National Symphony Orchestra director departs Kennedy Center for Los Angeles arts post

 March 8, 2026

Jean Davidson, the executive director of the National Symphony Orchestra, is leaving the Kennedy Center to take the top job at the Wallis Annenberg Center for the Performing Arts in Los Angeles. The Wallis announced Friday that Davidson had been appointed executive director and CEO.

The move marks the latest departure from the Kennedy Center since President Trump began asserting control over the institution, ousting its previous leadership and replacing it with a hand-picked board of trustees who voted to rename the facility the Trump Kennedy Center.

Davidson joined the Kennedy Center in 2023. Before that, she served for eight years as executive director and CEO of the Los Angeles Master Chorale at The Music Center, meaning her return to Los Angeles is less a retreat than a homecoming.

Davidson frames exit as beyond her control

In comments to the Los Angeles Times, Davidson described the environment at the Kennedy Center as "more and more difficult," citing what she called external forces "that are just so far beyond my control."

It's the kind of phrasing that sounds more dramatic than it is. The Kennedy Center is a federally supported institution changing direction. New leadership means new priorities. That's not an existential crisis. It's how institutions work when the people in charge actually change, as AP News reports.

Kennedy Center President Richard Grenell offered a notably warmer assessment of the working relationship. In a statement to The Associated Press, Grenell said:

"I have enjoyed working with Jean to cultivate new donors and patrons while cleaning up the financial mess at the (center)."

No drama. No grievance. Just a straightforward acknowledgment of joint work and a financial mess that needed cleaning up. The fact that there was a financial mess worth mentioning tells you something about the state of the institution before new leadership arrived.

The pattern the media wants you to see

Davidson's departure will inevitably be folded into the narrative of a Kennedy Center "exodus," and the press is already doing exactly that.
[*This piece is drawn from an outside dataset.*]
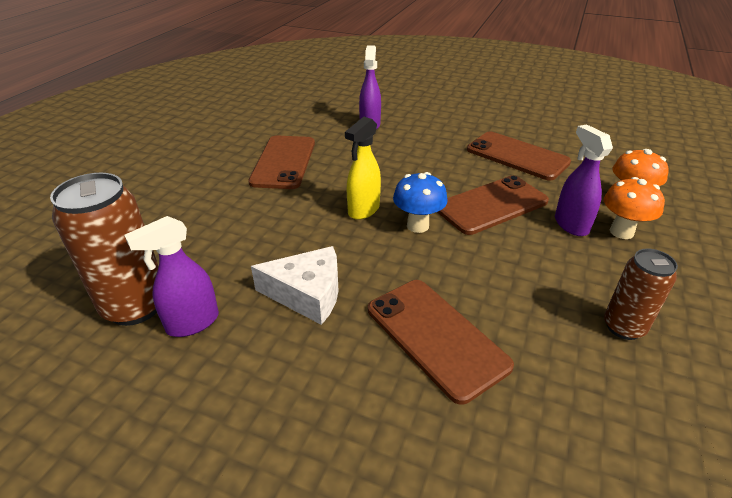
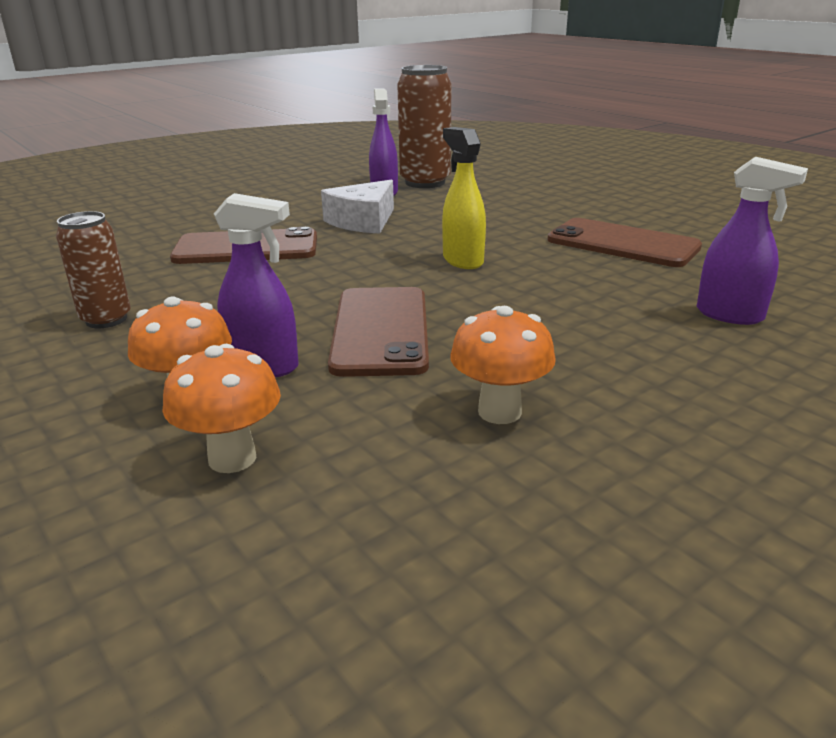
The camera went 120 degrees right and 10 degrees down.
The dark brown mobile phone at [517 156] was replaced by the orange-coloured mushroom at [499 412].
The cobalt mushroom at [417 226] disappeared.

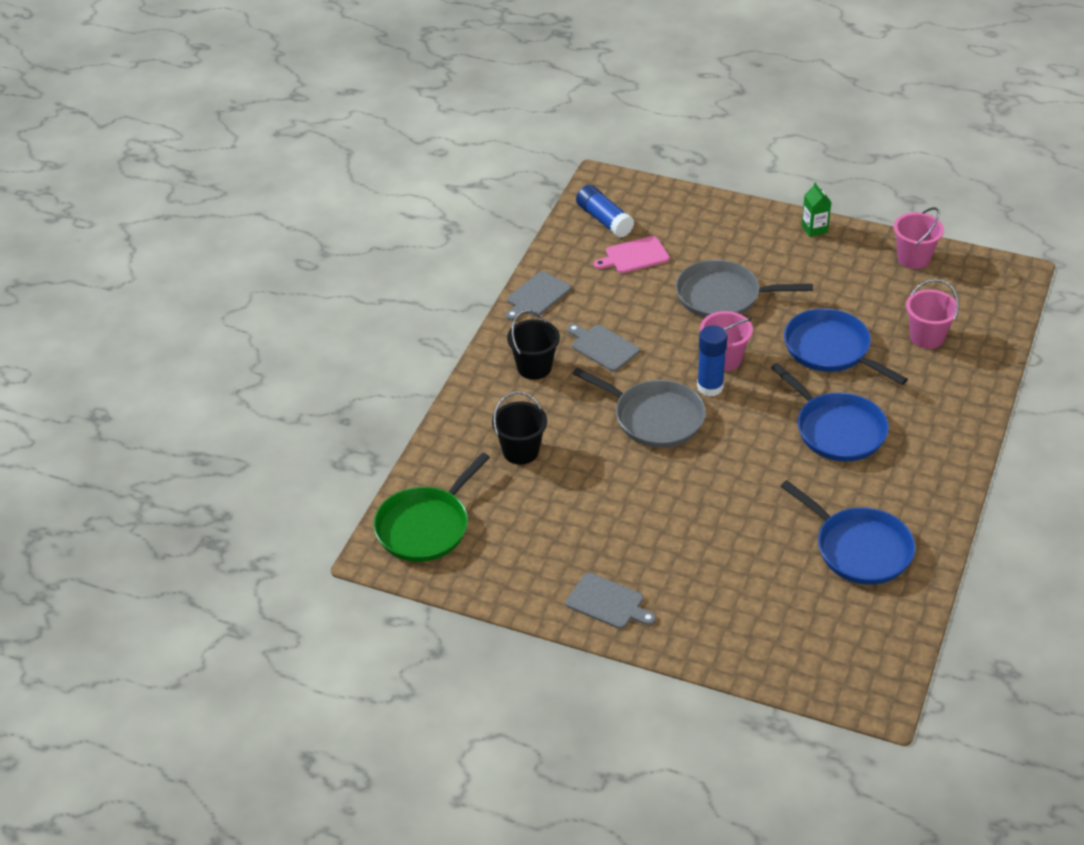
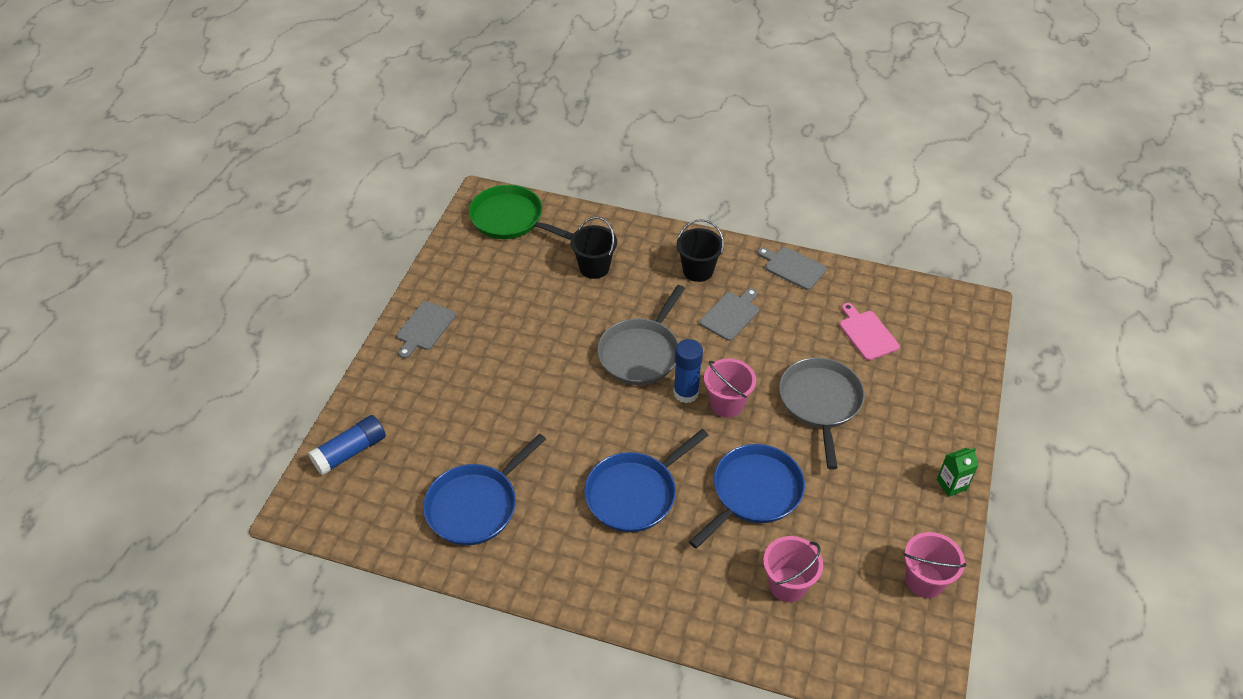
The camera went 85 degrees right and 5 degrees up.
The cobalt stick of glue moved from [604 220] to [350 452].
Several artists, including Renée Fleming, Philip Glass, and Bela Fleck, have called off performances at the center. Every departure, every canceled show, gets treated as evidence of cultural catastrophe.

But consider what's actually happening. Trump ousted the leadership that presided over what Grenell himself called a "financial mess." He installed a new board. He announced plans to close the center this summer for construction expected to last two years. Last month, he said he would move forward with that timeline.

Some scholars and lawmakers have argued that renaming the facility must be initiated by Congress. That's a procedural debate worth having. But the underlying question is simpler: should a taxpayer-supported cultural institution be accountable to the public and its elected representatives, or should it operate as an autonomous fiefdom for the arts establishment?

For decades, the answer was the latter. The Kennedy Center mostly existed as a prestige vehicle for a narrow cultural class, and anyone who questioned its direction was told they simply didn't appreciate the arts. Trump's intervention has disrupted that arrangement. The departures that follow are not evidence of destruction. They are evidence of change.

Davidson lands on her feet

For her part, Davidson struck a gracious tone about her time with the NSO:

"It has been a great honor to serve the NSO and to work alongside Gianandrea Noseda, Steven Reineke, the extraordinary musicians, and the dedicated staff and board. I'm deeply proud of everything we've accomplished together."

And she expressed clear enthusiasm about her new role:

"The arts are where a community sees itself, and where it imagines what's possible next."

At the Wallis, Davidson succeeds Robert van Leer, who recently left to join the William and Flora Hewlett Foundation as performing arts program director. She's a credentialed arts executive with deep Los Angeles ties stepping into a role that fits her background. This is a career move, not a refugee story.

The real question nobody's asking

The media's fixation on who is leaving the Kennedy Center conveniently avoids the harder question: what was the Kennedy Center doing with public money before anyone started paying attention?

Grenell's mention of a "financial mess" is the detail that deserves more scrutiny, not the departure of an executive who spent two years at the institution. If the previous leadership had the center's finances in disarray, the appropriate response is accountability, not canonizing everyone who walks out the door during the cleanup.

Trump largely ignored the Kennedy Center during his first term. This time, he didn't. The institution is being restructured, refocused, and physically renovated. People who preferred the old arrangement are free to leave. Some already have.

That's not an exodus. That's a renovation, in every sense of the word.